Saved data entries =
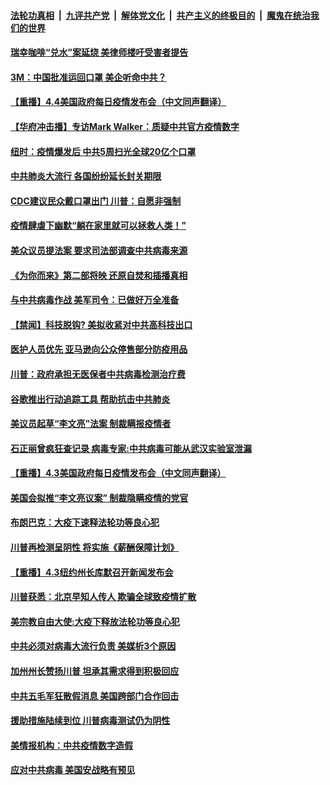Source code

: ####  [法轮功真相](../../../../basic/blob/master/README.md?t=04060030) &nbsp;|&nbsp; [九评共产党](../../../../9ping.md/blob/master/README.md?t=04060030) &nbsp;|&nbsp; [解体党文化](../../../../jtdwh.md/blob/master/README.md?t=04060030)  &nbsp;|&nbsp; [共产主义的终极目的](../../../../gczydzjmd.md/blob/master/README.md?t=04060030) &nbsp;|&nbsp; [魔鬼在统治我们的世界](../../../../mgztzwmdsj.md/blob/master/README.md?t=04060030) 

#### [瑞幸咖啡“兑水”案延烧 美律师楼吁受害者提告](../pages/prog203/a102816469.md?t=04060030) 

#### [3M：中国批准运回口罩 美企听命中共？](../pages/prog203/a102816088.md?t=04060030) 

#### [【重播】4.4美国政府每日疫情发布会（中文同声翻译）](../pages/prog203/a102814960.md?t=04060030) 

#### [【华府冲击播】专访Mark Walker：质疑中共官方疫情数字](../pages/prog203/a102816039.md?t=04060030) 

#### [纽时：疫情爆发后 中共5周扫光全球20亿个口罩](../pages/prog203/a102815828.md?t=04060030) 

#### [中共肺炎大流行 各国纷纷延长封关期限](../pages/prog203/a102815688.md?t=04060030) 

#### [CDC建议民众戴口罩出门 川普：自愿非强制](../pages/prog203/a102815632.md?t=04060030) 

#### [疫情肆虐下幽默“躺在家里就可以拯救人类！”](../pages/prog203/a102815594.md?t=04060030) 

#### [美众议员提法案 要求司法部调查中共病毒来源](../pages/prog203/a102815547.md?t=04060030) 

#### [《为你而来》第二部将映 还原自焚和插播真相](../pages/prog203/a102815528.md?t=04060030) 

#### [与中共病毒作战 美军司令：已做好万全准备](../pages/prog203/a102815382.md?t=04060030) 

#### [【禁闻】科技脱钩? 美拟收紧对中共高科技出口](../pages/prog203/a102815496.md?t=04060030) 

#### [医护人员优先 亚马逊向公众停售部分防疫用品](../pages/prog203/a102815473.md?t=04060030) 

#### [川普：政府承担无医保者中共病毒检测治疗费](../pages/prog203/a102815456.md?t=04060030) 

#### [谷歌推出行动追踪工具 帮助抗击中共肺炎](../pages/prog203/a102815418.md?t=04060030) 

#### [美议员起草“李文亮”法案 制裁瞒报疫情者](../pages/prog203/a102815393.md?t=04060030) 

#### [石正丽曾疯狂查记录 病毒专家:中共病毒可能从武汉实验室泄漏](../pages/prog203/a102815314.md?t=04060030) 

#### [【重播】4.3美国政府每日疫情发布会（中文同声翻译）](../pages/prog203/a102814951.md?t=04060030) 

#### [美国会拟推“李文亮议案” 制裁隐瞒疫情的党官](../pages/prog203/a102815162.md?t=04060030) 

#### [布朗巴克：大疫下速释法轮功等良心犯](../pages/prog203/a102815168.md?t=04060030) 

#### [川普再检测呈阴性 将实施《薪酬保障计划》](../pages/prog203/a102815154.md?t=04060030) 

#### [【重播】4.3纽约州长库默召开新闻发布会](../pages/prog203/a102814952.md?t=04060030) 

#### [川普获悉：北京早知人传人 欺骗全球致疫情扩散](../pages/prog203/a102814966.md?t=04060030) 

#### [美宗教自由大使:大疫下释放法轮功等良心犯](../pages/prog203/a102814797.md?t=04060030) 

#### [中共必须对病毒大流行负责 美媒析3个原因](../pages/prog203/a102814732.md?t=04060030) 

#### [加州州长赞扬川普 坦承其需求得到积极回应](../pages/prog203/a102814626.md?t=04060030) 

#### [中共五毛军狂散假消息 美国跨部门合作回击](../pages/prog203/a102814635.md?t=04060030) 

#### [援助措施陆续到位 川普病毒测试仍为阴性](../pages/prog203/a102814613.md?t=04060030) 

#### [美情报机构：中共疫情数字造假](../pages/prog203/a102814597.md?t=04060030) 

#### [应对中共病毒  美国安战略有预见](../pages/prog203/a102814508.md?t=04060030)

YOUR INSTRUCTIONS = Your reply should restate the data above word for word and contain no pictures.

TASK ANSWER =
Source code

: ####  [法轮功真相](../../../../basic/blob/master/README.md?t=04060030) &nbsp;|&nbsp; [九评共产党](../../../../9ping.md/blob/master/README.md?t=04060030) &nbsp;|&nbsp; [解体党文化](../../../../jtdwh.md/blob/master/README.md?t=04060030)  &nbsp;|&nbsp; [共产主义的终极目的](../../../../gczydzjmd.md/blob/master/README.md?t=04060030) &nbsp;|&nbsp; [魔鬼在统治我们的世界](../../../../mgztzwmdsj.md/blob/master/README.md?t=04060030) 

#### [瑞幸咖啡“兑水”案延烧 美律师楼吁受害者提告](../pages/prog203/a102816469.md?t=04060030) 

#### [3M：中国批准运回口罩 美企听命中共？](../pages/prog203/a102816088.md?t=04060030) 

#### [【重播】4.4美国政府每日疫情发布会（中文同声翻译）](../pages/prog203/a102814960.md?t=04060030) 

#### [【华府冲击播】专访Mark Walker：质疑中共官方疫情数字](../pages/prog203/a102816039.md?t=04060030) 

#### [纽时：疫情爆发后 中共5周扫光全球20亿个口罩](../pages/prog203/a102815828.md?t=04060030) 

#### [中共肺炎大流行 各国纷纷延长封关期限](../pages/prog203/a102815688.md?t=04060030) 

#### [CDC建议民众戴口罩出门 川普：自愿非强制](../pages/prog203/a102815632.md?t=04060030) 

#### [疫情肆虐下幽默“躺在家里就可以拯救人类！”](../pages/prog203/a102815594.md?t=04060030) 

#### [美众议员提法案 要求司法部调查中共病毒来源](../pages/prog203/a102815547.md?t=04060030) 

#### [《为你而来》第二部将映 还原自焚和插播真相](../pages/prog203/a102815528.md?t=04060030) 

#### [与中共病毒作战 美军司令：已做好万全准备](../pages/prog203/a102815382.md?t=04060030) 

#### [【禁闻】科技脱钩? 美拟收紧对中共高科技出口](../pages/prog203/a102815496.md?t=04060030) 

#### [医护人员优先 亚马逊向公众停售部分防疫用品](../pages/prog203/a102815473.md?t=04060030) 

#### [川普：政府承担无医保者中共病毒检测治疗费](../pages/prog203/a102815456.md?t=04060030) 

#### [谷歌推出行动追踪工具 帮助抗击中共肺炎](../pages/prog203/a102815418.md?t=04060030) 

#### [美议员起草“李文亮”法案 制裁瞒报疫情者](../pages/prog203/a102815393.md?t=04060030) 

#### [石正丽曾疯狂查记录 病毒专家:中共病毒可能从武汉实验室泄漏](../pages/prog203/a102815314.md?t=04060030) 

#### [【重播】4.3美国政府每日疫情发布会（中文同声翻译）](../pages/prog203/a102814951.md?t=04060030) 

#### [美国会拟推“李文亮议案” 制裁隐瞒疫情的党官](../pages/prog203/a102815162.md?t=04060030) 

#### [布朗巴克：大疫下速释法轮功等良心犯](../pages/prog203/a102815168.md?t=04060030) 

#### [川普再检测呈阴性 将实施《薪酬保障计划》](../pages/prog203/a102815154.md?t=04060030) 

#### [【重播】4.3纽约州长库默召开新闻发布会](../pages/prog203/a102814952.md?t=04060030) 

#### [川普获悉：北京早知人传人 欺骗全球致疫情扩散](../pages/prog203/a102814966.md?t=04060030) 

#### [美宗教自由大使:大疫下释放法轮功等良心犯](../pages/prog203/a102814797.md?t=04060030) 

#### [中共必须对病毒大流行负责 美媒析3个原因](../pages/prog203/a102814732.md?t=04060030) 

#### [加州州长赞扬川普 坦承其需求得到积极回应](../pages/prog203/a102814626.md?t=04060030) 

#### [中共五毛军狂散假消息 美国跨部门合作回击](../pages/prog203/a102814635.md?t=04060030) 

#### [援助措施陆续到位 川普病毒测试仍为阴性](../pages/prog203/a102814613.md?t=04060030) 

#### [美情报机构：中共疫情数字造假](../pages/prog203/a102814597.md?t=04060030) 

#### [应对中共病毒  美国安战略有预见](../pages/prog203/a102814508.md?t=04060030)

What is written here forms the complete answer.